С раннего утра директор сам сопровождал меня в подземные лабиринты, к сооружениям и в служебные помещения на поверхности.
Когда позже зашли в его кабинет, поинтересовался, не смогу ли я принять участие в похоронах.
– Один работник, ветеран по трестовскому учёту, мне лично не знаком, так – понаслышке. Здесь доживал. Будто бы имел дарование художника, – сообщил он.
Названная фамилия покойника мне ни о чём не говорила.
Я не счёл удобным отказываться. Ведь шахте я вроде как был обязан.
– Ну, раз так, гляди вот на это. – Из-за массивного стола директор вытащил картину в рамке; повернул лицевой стороной ко мне.

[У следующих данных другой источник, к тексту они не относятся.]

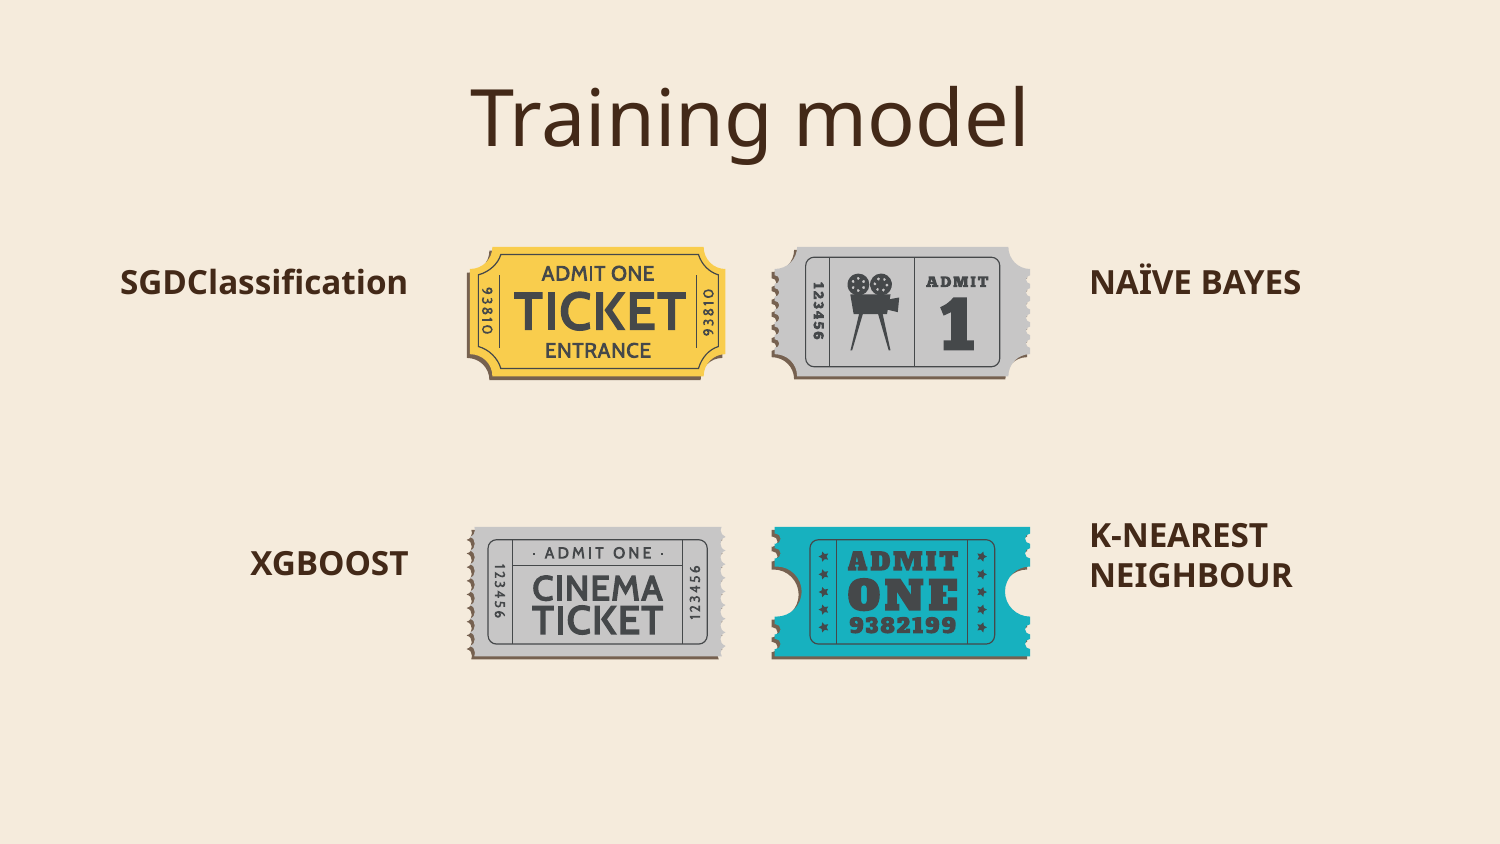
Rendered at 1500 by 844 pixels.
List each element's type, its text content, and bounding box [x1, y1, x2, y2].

subtitle XGBOOST [99, 526, 424, 597]
subtitle K-NEAREST NEIGHBOUR [1074, 538, 1420, 610]
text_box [771, 246, 1031, 380]
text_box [466, 526, 726, 660]
subtitle NAÏVE BAYES [1074, 246, 1366, 317]
subtitle SGDClassification [84, 246, 424, 317]
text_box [771, 526, 1031, 660]
title Training model [118, 88, 1382, 142]
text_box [466, 246, 726, 381]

У меня сразу возникло ощущение, что я вижу изделие не впервые.
– Его? – спросил я.
– Да, – ответил он.
В непослушных мазках, старая по исполнению и по виду, картина была схожа с написанной Кересом, то есть и с моим косвенным участием. Панорамный облог выбирался, казалось, из той же самой точки, какая для меня была предпочтительной в самом начале – со стороны чердачного окна. Та же грунтовая дорога, хотя и с другими действующими лицами – молодками, плотно усевшимися на лавках в открытом кузове автомашины.
С наклоном или стоймя каждая держала грабли или вилы. Публика возвращалась домой, очевидно, с какого-то ближнего луга, наработавшись на сгребании подсохшей скошенной травы и складывании копен. Девичьи лица выглядели возбуждёнными, весёлыми, яркими в молодой красоте. Ещё в пятнах непросохшего пота светлые дешёвенькие летние платья и кофточки; на головах и по плечам косынки-тенёвки; на всём – на одёже, причёсках, лицах, торсах, руках – мелкие, весёлые крапинки сенной крошки.
Художник придал стайке положение энергичного лёгкого наклона фигурами в направлении, обратном ходу машины. Лишь на переднем сиденье одна из товарок, повернувшись, колотит ладонью по крыше кабины, требуя от шофёра убавить скорость.